→ About this task
The lines you return must be all those in the data that hold the string "linejoin".

Stored records
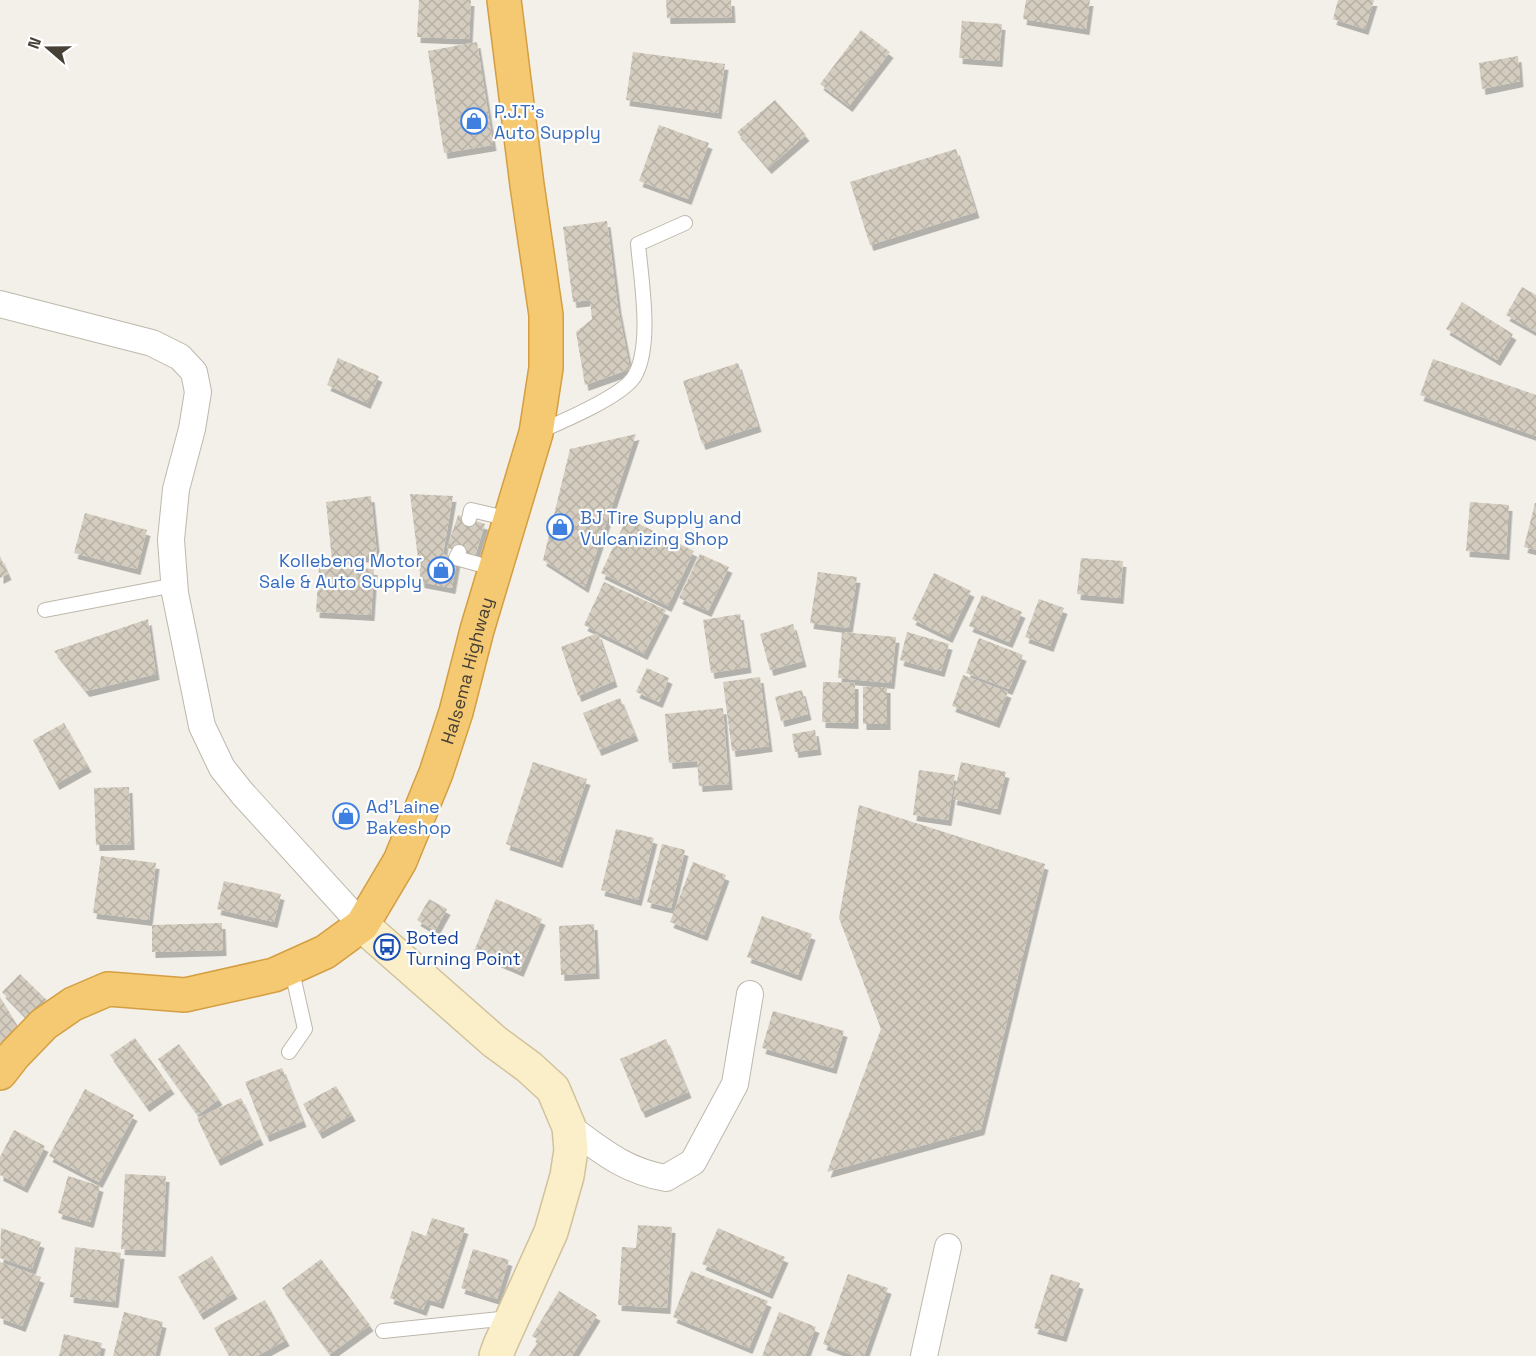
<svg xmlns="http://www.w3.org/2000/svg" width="1536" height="1356" font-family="'Space Grotesk',sans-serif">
  <defs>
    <pattern id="building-cross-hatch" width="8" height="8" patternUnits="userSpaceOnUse" patternTransform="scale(1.5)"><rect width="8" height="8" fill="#d4ccbf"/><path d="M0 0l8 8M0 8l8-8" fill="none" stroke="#b7b0a5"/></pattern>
    <filter id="shadow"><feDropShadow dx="3.5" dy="6" stdDeviation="0" flood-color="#0004"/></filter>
  </defs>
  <rect width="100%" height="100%" fill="#f3f0e9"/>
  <path fill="url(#building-cross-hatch)" filter="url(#shadow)" d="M419,0H471L469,39L417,37Z
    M666,0H731L732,17L667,18Z
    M1026,0H1090L1086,29L1023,19Z
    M1338,0H1374L1365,29L1333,19Z
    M962,21L1002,24L999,61L959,58Z
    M861,30L890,52L849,106L820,84Z
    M477,42L493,145L444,153L428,51Z
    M633,52L725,64L718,113L626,100Z
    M1518,56L1520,81L1482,89L1479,63Z
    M775,100L806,135L768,168L737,132Z
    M659,125L709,143L688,199L639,181Z
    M956,149L976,212L870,245L850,182Z
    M607,221L618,308L630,369L585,385L576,332L592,319L590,300L573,302L563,227Z
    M1522,287L1536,295V332L1506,315Z
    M1462,302L1513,334L1497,360L1446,329Z
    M338,358L379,376L367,403L327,385Z
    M1433,359L1536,395V436L1420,395Z
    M738,363L758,426L702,444L683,381Z
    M636,434L585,587L543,560L570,449Z
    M410,494L453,496L443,554L457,559L452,588L421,582Z
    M371,496L377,555L332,560L326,502Z
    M1470,502L1509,505L1506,554L1466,551Z
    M1535,503H1536V550L1524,547Z
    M85,513L147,530L137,569L74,553Z
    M458,515L485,524L475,556L447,548Z
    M627,518L694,551L668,606L601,573Z
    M700,554L729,567L708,611L679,598Z
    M0,556L8,574L0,578Z
    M1081,558L1123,561L1120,598L1077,594Z
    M319,566L374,569L371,615L316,612Z
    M818,572L857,577L849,628L810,623Z
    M934,573L971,591L949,637L912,619Z
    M604,582L666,610L644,654L584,625Z
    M982,595L1022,612L1009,642L969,626Z
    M1039,599L1064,608L1050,646L1025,637Z
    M740,614L748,667L711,673L703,620Z
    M148,619L156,674L86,691L54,651Z
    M793,624L803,661L770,670L760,634Z
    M842,632L896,637L891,683L838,678Z
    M907,632L949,644L941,671L900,660Z
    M598,633L614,681L578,696L561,647Z
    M979,638L1023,655L1009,689L966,673Z
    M647,668L669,678L659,702L636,692Z
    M963,675L1008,692L996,722L952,706Z
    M760,677L769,746L732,751L723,682Z
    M823,682L855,683V723L822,722Z
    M863,687H887V724H863Z
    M802,690L808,714L781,721L775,697Z
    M620,698L635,735L598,750L583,713Z
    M723,708L729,784L699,786L697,761L669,763L665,714Z
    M64,723L88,766L56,784L33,740Z
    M815,730L818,749L795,752L792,734Z
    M533,762L587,779L559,862L506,844Z
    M961,762L1006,772L997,809L953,799Z
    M919,770L955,775L948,820L913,815Z
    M129,787L131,844L96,845L94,788Z
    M859,805L1045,864L981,1129L827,1172L881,1029L839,918Z
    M616,829L654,838L638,900L601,890Z
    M662,844L685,850L671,908L647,902Z
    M101,856L156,863L149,920L93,913Z
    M693,862L726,875L704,935L670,922Z
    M224,881L281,894L274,922L217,909Z
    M429,899L447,909L435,931L417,920Z
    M496,899L542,919L520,971L474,951Z
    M762,916L812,934L798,975L747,957Z
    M222,923L223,950L152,952V925Z
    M594,924L596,973L561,975L559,926Z
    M20,974L53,1006L34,1025L2,992Z
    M0,997L20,1030L0,1043Z
    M773,1011L844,1031L833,1068L762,1048Z
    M135,1038L171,1088L146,1106L110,1055Z
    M666,1039L688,1092L642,1112L620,1059Z
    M179,1044L219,1099L198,1115L158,1059Z
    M282,1068L303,1121L266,1136L245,1082Z
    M336,1086L352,1115L319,1133L303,1104Z
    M85,1089L134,1115L99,1182L49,1156Z
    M241,1098L260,1139L217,1160L197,1118Z
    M14,1130L45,1146L24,1187L0,1175V1157Z
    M125,1174L166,1176L162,1251L121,1249Z
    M68,1176L100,1186L90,1222L58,1213Z
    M432,1218L465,1228L440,1303L427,1299L423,1310L390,1298L412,1231L426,1236Z
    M638,1225L672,1227L667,1308L618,1305L622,1247L636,1248Z
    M1,1228L41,1242L32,1269L0,1258Z
    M718,1228L785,1257L769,1293L702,1264Z
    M75,1247L121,1253L115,1302L70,1297Z
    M473,1249L509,1260L497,1299L461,1288Z
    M212,1256L234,1293L200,1314L178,1277Z
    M321,1259L370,1325L330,1354L282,1288Z
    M0,1262L41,1277L22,1326L0,1318Z
    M691,1271L768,1301L749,1348L673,1317Z
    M848,1274L888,1288L864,1356H856L823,1344Z
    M1051,1274L1080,1283L1063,1336L1034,1328Z
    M559,1291L597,1315L572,1356H529L539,1340L532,1336Z
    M265,1300L286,1340L257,1356H229L214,1328Z
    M124,1312L163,1322L155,1356H113Z
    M779,1312L816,1327L805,1356H762Z
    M64,1334L102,1343L99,1356H59Z"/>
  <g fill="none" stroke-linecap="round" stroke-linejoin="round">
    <g stroke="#beb8ac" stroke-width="16">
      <path id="lane" d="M538,432C561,422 621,397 634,377C653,346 641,279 638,244L685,223
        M469,519L471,510L510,519
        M459,552L456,558L496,569
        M45,610L175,585
        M289,1052L305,1029L291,967
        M383,1331L510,1318"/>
    </g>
    <g stroke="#beb8ac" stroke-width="28">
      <path id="street" d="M0,304L152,343L180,357L194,372L198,392L192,429L176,489L171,540L175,593L202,726L222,768L242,793L362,925
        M569,1127C602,1151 625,1171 666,1178L693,1162L735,1084L750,994
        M924,1356L948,1247"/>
    </g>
    <g stroke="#d0c29b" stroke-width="36">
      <path id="secondary" d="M362,925L495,1042L529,1067L553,1089L569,1127L571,1150L567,1176L551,1232L500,1345L496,1356"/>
    </g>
    <g stroke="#d49e42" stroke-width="36">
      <g id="highway">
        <path id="s1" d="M0,1073L14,1055L44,1024L73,1004L108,989L185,995L274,975L325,952L362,925L400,861L436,773L456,712L477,630L536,433L546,368V315L527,185L504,0"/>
      </g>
    </g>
    <use href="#lane" stroke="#fff" stroke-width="14"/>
    <use href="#street" stroke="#fff" stroke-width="26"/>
    <use href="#secondary" stroke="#fbefca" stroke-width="33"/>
    <use href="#highway" stroke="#f5c972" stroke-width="33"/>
  </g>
  <defs>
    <g id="shop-ring" transform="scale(1.35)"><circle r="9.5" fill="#fff" stroke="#3f7fe0" stroke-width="1.5"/><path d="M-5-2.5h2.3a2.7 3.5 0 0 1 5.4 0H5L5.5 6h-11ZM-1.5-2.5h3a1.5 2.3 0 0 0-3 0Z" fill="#3f7fe0"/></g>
    <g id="bus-ring" transform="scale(1.35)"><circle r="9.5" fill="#fff" stroke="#1a4fb4" stroke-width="1.5"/><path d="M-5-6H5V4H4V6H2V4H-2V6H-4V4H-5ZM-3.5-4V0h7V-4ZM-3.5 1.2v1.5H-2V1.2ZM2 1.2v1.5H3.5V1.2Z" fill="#1a4fb4"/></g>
  </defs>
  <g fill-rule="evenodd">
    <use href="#shop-ring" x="474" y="121"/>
    <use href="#shop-ring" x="560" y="527"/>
    <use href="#shop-ring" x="441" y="570"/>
    <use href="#shop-ring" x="346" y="816"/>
    <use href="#bus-ring" x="387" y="947"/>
  </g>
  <g text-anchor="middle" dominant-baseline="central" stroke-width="4.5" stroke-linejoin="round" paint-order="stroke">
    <g font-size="18" fill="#366cbe" stroke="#fff" text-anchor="start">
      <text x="494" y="111">P.J.T's<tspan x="494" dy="21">Auto Supply</tspan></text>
      <text x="580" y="517">BJ Tire Supply and<tspan x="580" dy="21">Vulcanizing Shop</tspan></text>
      <text x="422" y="560" text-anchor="end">Kollebeng Motor<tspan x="422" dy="21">Sale &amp; Auto Supply</tspan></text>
      <text x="366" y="806">Ad'Laine<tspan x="366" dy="21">Bakeshop</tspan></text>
    </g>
    <g font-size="18" fill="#464037" stroke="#fff">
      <text stroke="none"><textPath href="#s1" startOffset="686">Halsema Highway</textPath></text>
    </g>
    <g font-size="18" fill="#164399" stroke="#fff" text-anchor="start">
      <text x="406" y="937">Boted<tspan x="406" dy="21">Turning Point</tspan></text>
    </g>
  </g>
  <g transform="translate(48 48) rotate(290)" stroke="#ffffff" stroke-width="4.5" paint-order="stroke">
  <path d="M0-4.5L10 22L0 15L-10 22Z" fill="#464037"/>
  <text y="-9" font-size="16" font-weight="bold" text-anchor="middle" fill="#464037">N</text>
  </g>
</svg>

→ Solution to this task
  <g fill="none" stroke-linecap="round" stroke-linejoin="round">
  <g text-anchor="middle" dominant-baseline="central" stroke-width="4.5" stroke-linejoin="round" paint-order="stroke">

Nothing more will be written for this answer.